**GIVEN PROBLEM:** Retype the text lines of every item below word for word, omitting the pictures.

(Stored entries)
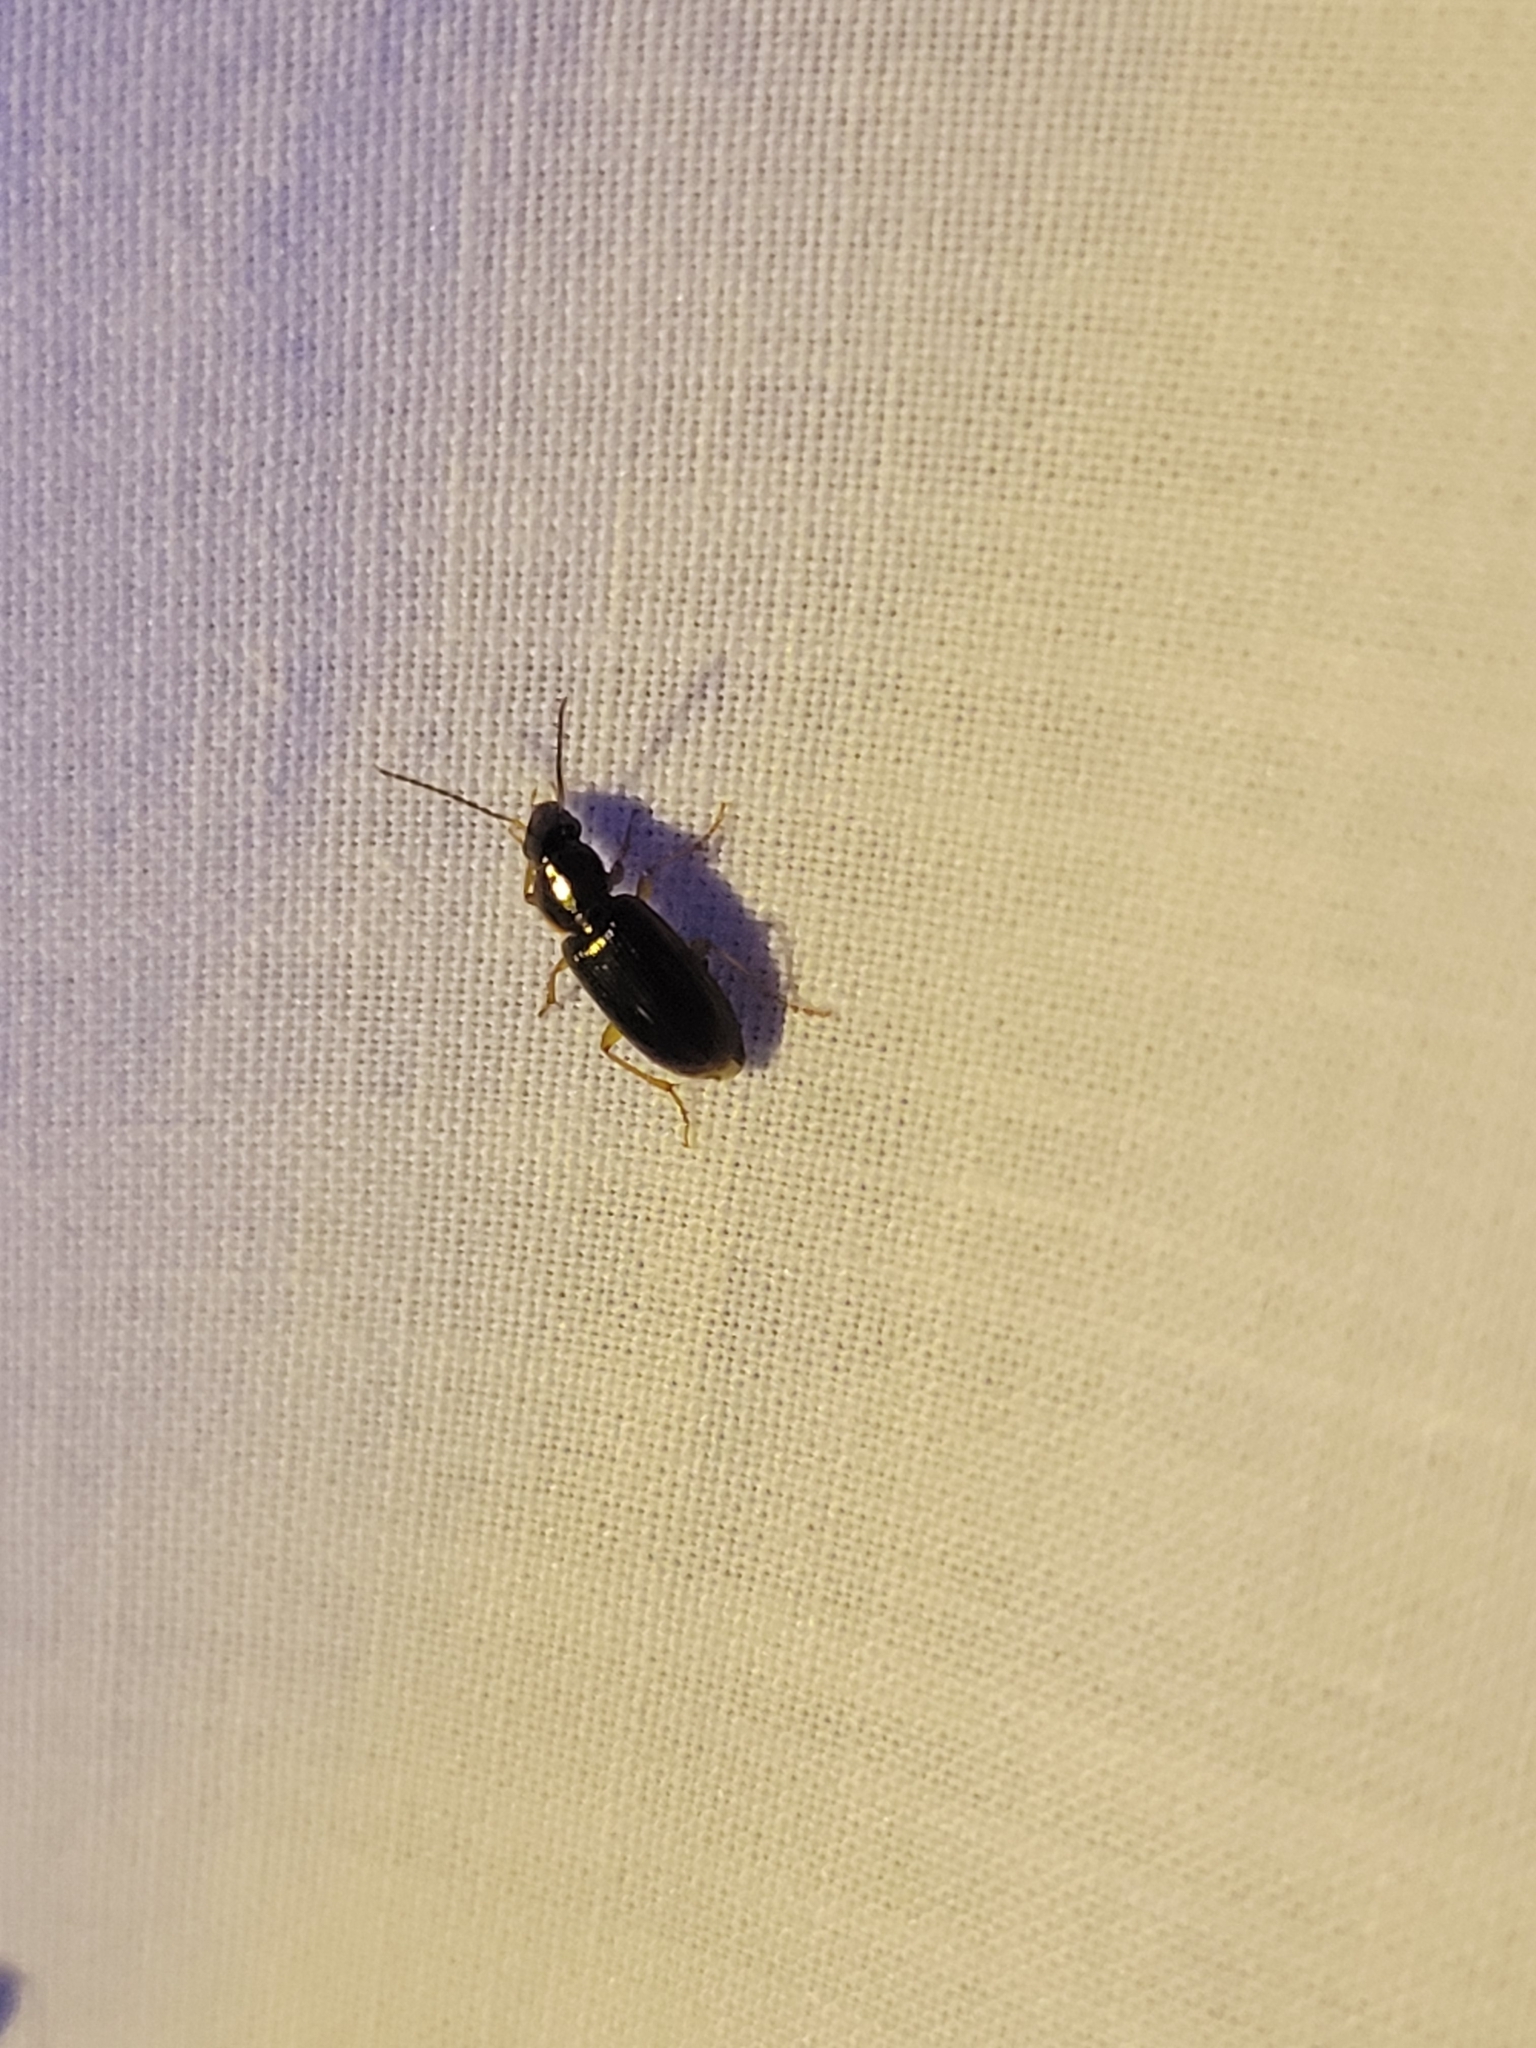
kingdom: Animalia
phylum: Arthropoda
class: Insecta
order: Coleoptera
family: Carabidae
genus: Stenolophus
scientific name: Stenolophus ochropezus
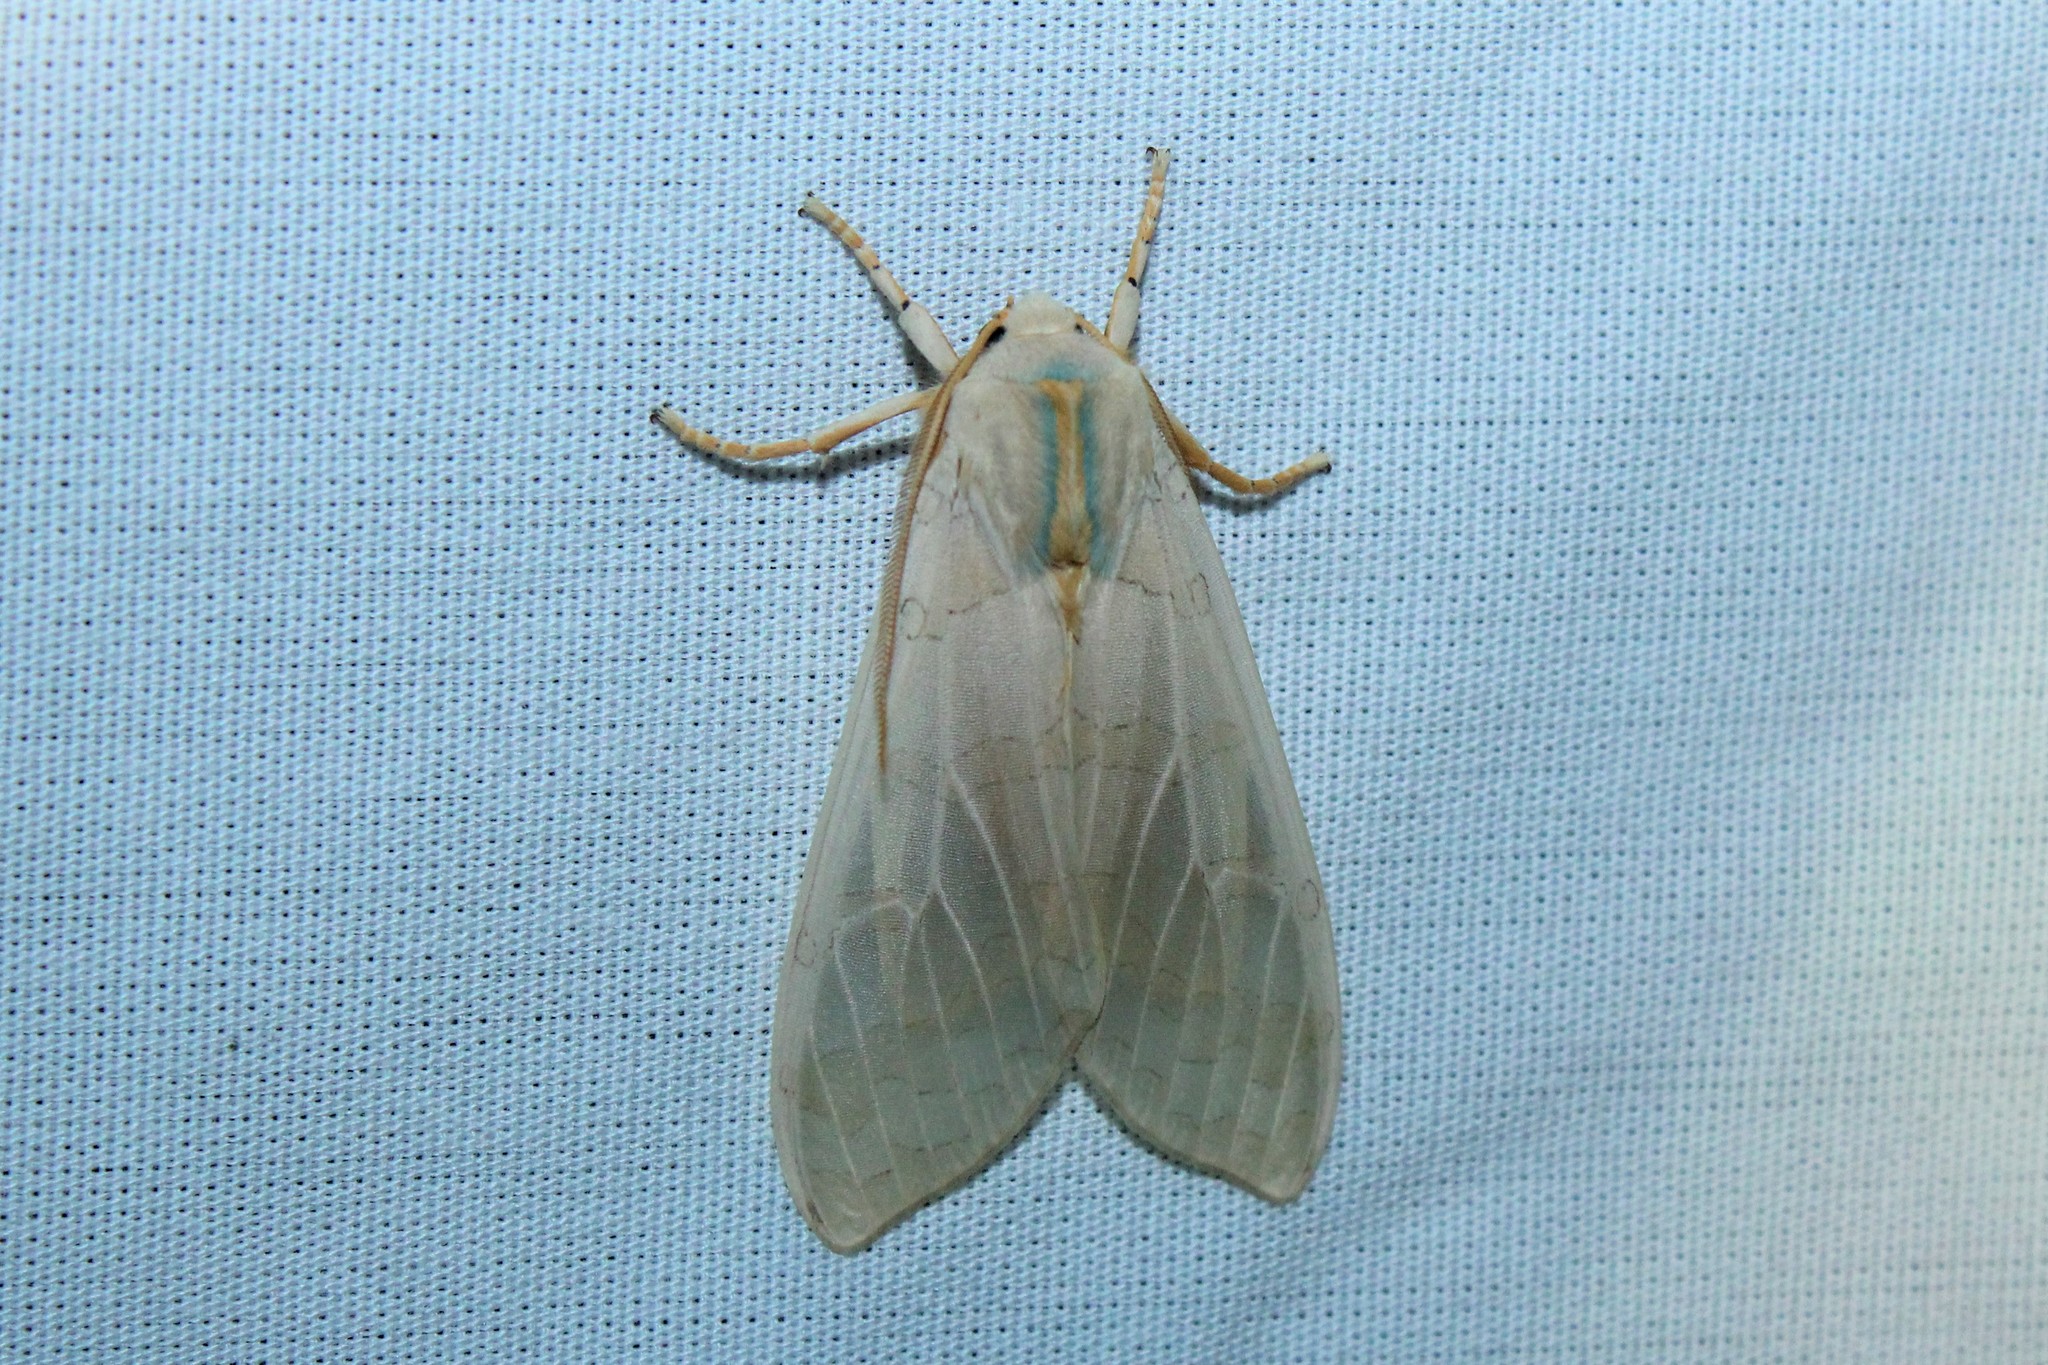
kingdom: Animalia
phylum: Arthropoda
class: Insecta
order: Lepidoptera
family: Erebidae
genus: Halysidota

**RESULT FOR THIS TASK:**
kingdom: Animalia
phylum: Arthropoda
class: Insecta
order: Coleoptera
family: Carabidae
genus: Stenolophus
scientific name: Stenolophus ochropezus
kingdom: Animalia
phylum: Arthropoda
class: Insecta
order: Lepidoptera
family: Erebidae
genus: Halysidota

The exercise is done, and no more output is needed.